# DATA TO USE:
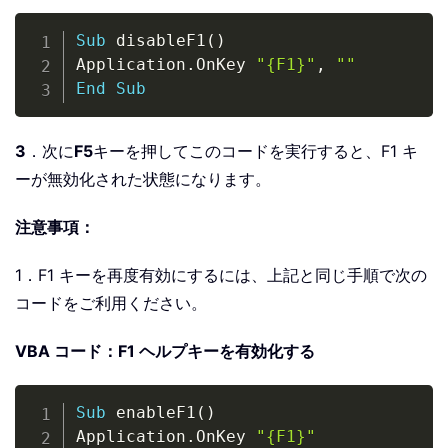
Copy
Sub
 disableF1
(
)
Application
.
OnKey 
"{F1}"
,
""
End
Sub
3
．次に
F5
キーを押してこのコードを実行すると、F1 キ
ーが無効化された状態になります。
注意事項：
1．F1 キーを再度有効にするには、上記と同じ手順で次の
コードをご利用ください。
VBA コード：F1 ヘルプキーを有効化する
Copy
Sub
 enableF1
(
)
Application
.
OnKey 
"{F1}"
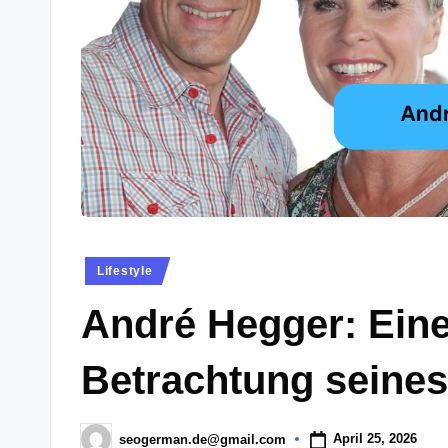
e
Posted
Lifestyle
in
André Hegger: Ein
Betrachtung seine
April 25, 2026
seogerman.de@gmail.com
Posted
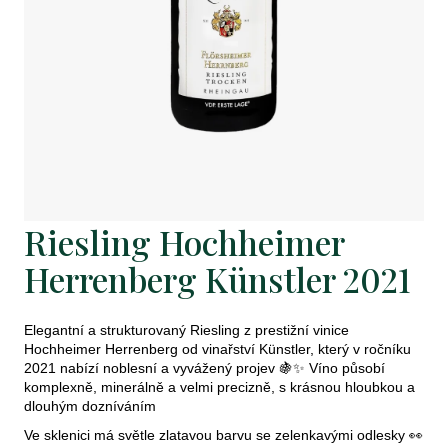
j
e
t
e
n
a
j
Riesling Hochheimer
í
Herrenberg Künstler 2021
t
?
Elegantní a strukturovaný Riesling z prestižní vinice
Hochheimer Herrenberg od vinařství Künstler, který v ročníku
2021 nabízí noblesní a vyvážený projev 🍇✨ Víno působí
komplexně, minerálně a velmi precizně, s krásnou hloubkou a
dlouhým dozníváním
Hledat
Ve sklenici má světle zlatavou barvu se zelenkavými odlesky 👀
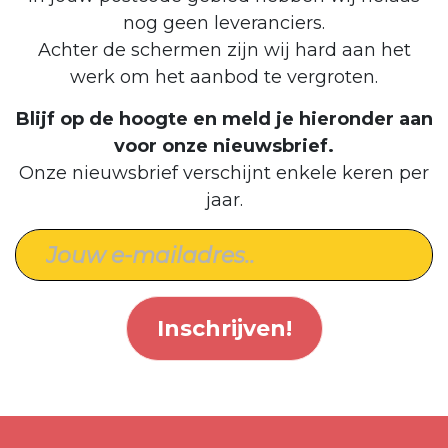
nog geen leveranciers.
Achter de schermen zijn wij hard aan het
werk om het aanbod te vergroten.
Blijf op de hoogte en meld je hieronder aan
voor onze nieuwsbrief.
Onze nieuwsbrief verschijnt enkele keren per
jaar.
Inschrijven!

# WHAT THIS TASK INVOLVES:
Only the pictures are to be dropped; the rest of the material above must be duplicated exactly.

# REPLY:
Copy
Sub
 disableF1
(
)
Application
.
OnKey 
"{F1}"
,
""
End
Sub
3
．次に
F5
キーを押してこのコードを実行すると、F1 キ
ーが無効化された状態になります。
注意事項：
1．F1 キーを再度有効にするには、上記と同じ手順で次の
コードをご利用ください。
VBA コード：F1 ヘルプキーを有効化する
Copy
Sub
 enableF1
(
)
Application
.
OnKey 
"{F1}"
e
Posted
Lifestyle
in
André Hegger: Ein
Betrachtung seine
April 25, 2026
seogerman.de@gmail.com
Posted
j
e
t
e
n
a
j
Riesling Hochheimer
í
Herrenberg Künstler 2021
t
?
Elegantní a strukturovaný Riesling z prestižní vinice
Hochheimer Herrenberg od vinařství Künstler, který v ročníku
2021 nabízí noblesní a vyvážený projev 🍇✨ Víno působí
komplexně, minerálně a velmi precizně, s krásnou hloubkou a
dlouhým dozníváním
Hledat
Ve sklenici má světle zlatavou barvu se zelenkavými odlesky 👀
nog geen leveranciers.
Achter de schermen zijn wij hard aan het
werk om het aanbod te vergroten.
Blijf op de hoogte en meld je hieronder aan
voor onze nieuwsbrief.
Onze nieuwsbrief verschijnt enkele keren per
jaar.
Inschrijven!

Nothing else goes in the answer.